Panorama #5, à voir jusqu’au mardi 23 juin.
Va t’en tristesse de Marie-Stéphane Imbert et Clément Pinteaux
Passés eux aussi par les rangs de la Fémis, Marie-Stéphane Imbert et Clément Pinteaux ont déjà travaillé ensemble en 2017 sur Des jeunes filles disparaissent de ce dernier. Cette fois-ci, le duo partage pour la première fois la réalisation de ce film dont le titre traduit assez justement l’inquiétante et étrange beauté. Construit en deux blocs, le film entrechoque les quotidiens de deux jeunes filles solitaires, une petite blonde championne de boxe, une brune amochée par une histoire d’amour récente. Rien ne semble vraiment les lier pourtant entre les deux, les images circulent et tissent, sans en avoir l’air, des connexions quasi sensorielles, des trompe-l’œil et des jeux de miroirs où frémit un spleen adolescent.
Fiction #5, à voir jusqu’au mercredi 24 juin.
Champ de bosses d’Anne Brouillet
Troisième court-métrage de la réalisatrice et scénariste Anne Brouillet (coauteur notamment du très beau Daniel fait face de Marine Atlan, ici directrice de la photographie), Champ de bosses est un récit d’apprentissage adolescent – tradition comme par essence dévolue au format court, haut lieu méta des premières fois. Dans ce paysage riche et maintes fois exploré, Anne Brouillet trouve une place singulière. Elle inscrit les mouvements de cœur de son héroïne dans une petite bourgade alsacienne, comme désertée par le monde adulte et perchée dans la brume des montagnes. Là, l’époustouflante Lise Leplat Prudhomme, ayant troqué l’armure de Jeanne (Bruno Dumont) pour un blouson en jean, fait la rencontre d’un garçon, trébuche et se casse le nez, petite parcelle de son visage qui devient son obsession et catalyse ses peurs. Extrêmement habile dans son déploiement, et par endroits troué d’indices pour mieux faire éclore l’émotion (une étreinte entre une mère et son enfant), le film saisit l’intériorité de son personnage à travers l’auscultation de son décor menaçant. Chronique adolescente mâtinée d’une touche d’horreur, Champ de bosse est un conte moderne, sorte de variation autour du Petit Chaperon Rouge – mais ici, heureusement, les monstres n’existent pas.
Fiction #6, jusqu’au mercredi 24 juin.

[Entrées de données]
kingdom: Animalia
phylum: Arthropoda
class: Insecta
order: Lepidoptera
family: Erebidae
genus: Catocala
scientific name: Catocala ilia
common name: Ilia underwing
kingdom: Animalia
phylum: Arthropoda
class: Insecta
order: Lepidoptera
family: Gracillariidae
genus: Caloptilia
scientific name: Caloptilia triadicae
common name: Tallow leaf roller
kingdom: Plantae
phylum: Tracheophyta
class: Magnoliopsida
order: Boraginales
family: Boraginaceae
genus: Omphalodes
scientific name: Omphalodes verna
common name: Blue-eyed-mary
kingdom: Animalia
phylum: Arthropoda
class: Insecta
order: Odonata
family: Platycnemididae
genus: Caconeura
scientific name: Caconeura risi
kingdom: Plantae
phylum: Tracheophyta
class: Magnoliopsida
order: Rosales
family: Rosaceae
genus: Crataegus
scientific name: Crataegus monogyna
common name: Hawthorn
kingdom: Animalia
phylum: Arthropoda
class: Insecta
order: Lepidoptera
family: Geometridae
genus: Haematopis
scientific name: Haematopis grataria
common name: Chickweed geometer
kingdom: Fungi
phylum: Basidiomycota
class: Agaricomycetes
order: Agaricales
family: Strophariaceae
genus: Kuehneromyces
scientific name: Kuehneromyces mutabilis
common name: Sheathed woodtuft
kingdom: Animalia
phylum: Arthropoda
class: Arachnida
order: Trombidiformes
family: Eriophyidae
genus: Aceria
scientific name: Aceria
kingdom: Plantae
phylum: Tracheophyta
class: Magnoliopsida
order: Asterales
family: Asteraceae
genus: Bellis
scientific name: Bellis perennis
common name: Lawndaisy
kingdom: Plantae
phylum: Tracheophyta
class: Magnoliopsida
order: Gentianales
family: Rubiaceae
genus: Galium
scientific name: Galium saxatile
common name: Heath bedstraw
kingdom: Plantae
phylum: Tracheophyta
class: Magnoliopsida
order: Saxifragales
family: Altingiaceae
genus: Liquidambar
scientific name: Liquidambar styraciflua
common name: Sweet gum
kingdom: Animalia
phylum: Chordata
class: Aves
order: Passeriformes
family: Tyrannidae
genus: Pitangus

### CONSIGNE 1
Selon l'extrait sur les courts-métrages, dans quel genre de lieu Anne Brouillet situe-t-elle les mouvements de cœur de l'héroïne de Champ de bosses ?
### CONSIGNE 2
Recopiez mot pour mot l'extrait sur les courts-métrages, en commençant à « Va t’en tristesse » et en terminant à « un spleen adolescent. ».
### CONSIGNE 3
Prolongez l'extrait sur les courts-métrages à partir de sa dernière phrase.

### RÉPONSE ATTENDUE 1
Dans une petite bourgade alsacienne, comme désertée par le monde adulte et perchée dans la brume des montagnes.

### RÉPONSE ATTENDUE 2
Va t’en tristesse de Marie-Stéphane Imbert et Clément Pinteaux
Passés eux aussi par les rangs de la Fémis, Marie-Stéphane Imbert et Clément Pinteaux ont déjà travaillé ensemble en 2017 sur Des jeunes filles disparaissent de ce dernier. Cette fois-ci, le duo partage pour la première fois la réalisation de ce film dont le titre traduit assez justement l’inquiétante et étrange beauté. Construit en deux blocs, le film entrechoque les quotidiens de deux jeunes filles solitaires, une petite blonde championne de boxe, une brune amochée par une histoire d’amour récente. Rien ne semble vraiment les lier pourtant entre les deux, les images circulent et tissent, sans en avoir l’air, des connexions quasi sensorielles, des trompe-l’œil et des jeux de miroirs où frémit un spleen adolescent.

### RÉPONSE ATTENDUE 3
L’ami de vacances d’Antoine Du Jeu
Qui se cache derrière ce titre Rohmérien ? Un jeune homme qui ne croit certainement pas aux chansons d’été et à la malédiction de ses flirts éphémères. Aurélien débarque à Paris chargé de lourdes valises dans l’espoir de retrouver son amour de vacances. Mais Fanny, elle, connaît bien la chanson. A Paris, sa vie est déjà pleine (un copain, des études) mais elle accepte que l’éconduit s’installe dans sa coloc pour un temps indéterminé. C’est dans un territoire de cinéma aux contours bien distincts (Rohmer, Hong Sang Soo et surtout Guillaume Brac) que s’inscrit L’ami de vacances d’Antoine du Jeu, ancien critique aux Cahiers du Cinéma, un paysage peuplé d’anti-héros à la tendre maladresse – celle qui habite le corps de Quentin Dolmaire, formidable – et parcouru par les remous sentimentaux de jeunes gens modernes. A l’intérieur de cette famille cinéphile, le film a sa propre voix. Comédie délicatement loufoque, dont l’ingéniosité comique réside dans les détails planqués et les gestes infimes, L’ami de vacances est d’un charme et d’une drôlerie irrésistibles. Portrait cocasse d’une jeunesse d’aujourd’hui et de ses petites galères, le film, sous l’apparente gaieté de son atmosphère joueuse, aménage aussi des instants figés par une mélancolie foudroyante. Sa conclusion en est l’un des signes les plus émouvants, un nouvel horizon s’ouvre – peut-être le début d’un nouvel été ?
Panorama #10, jusqu’au jeudi 25 juin.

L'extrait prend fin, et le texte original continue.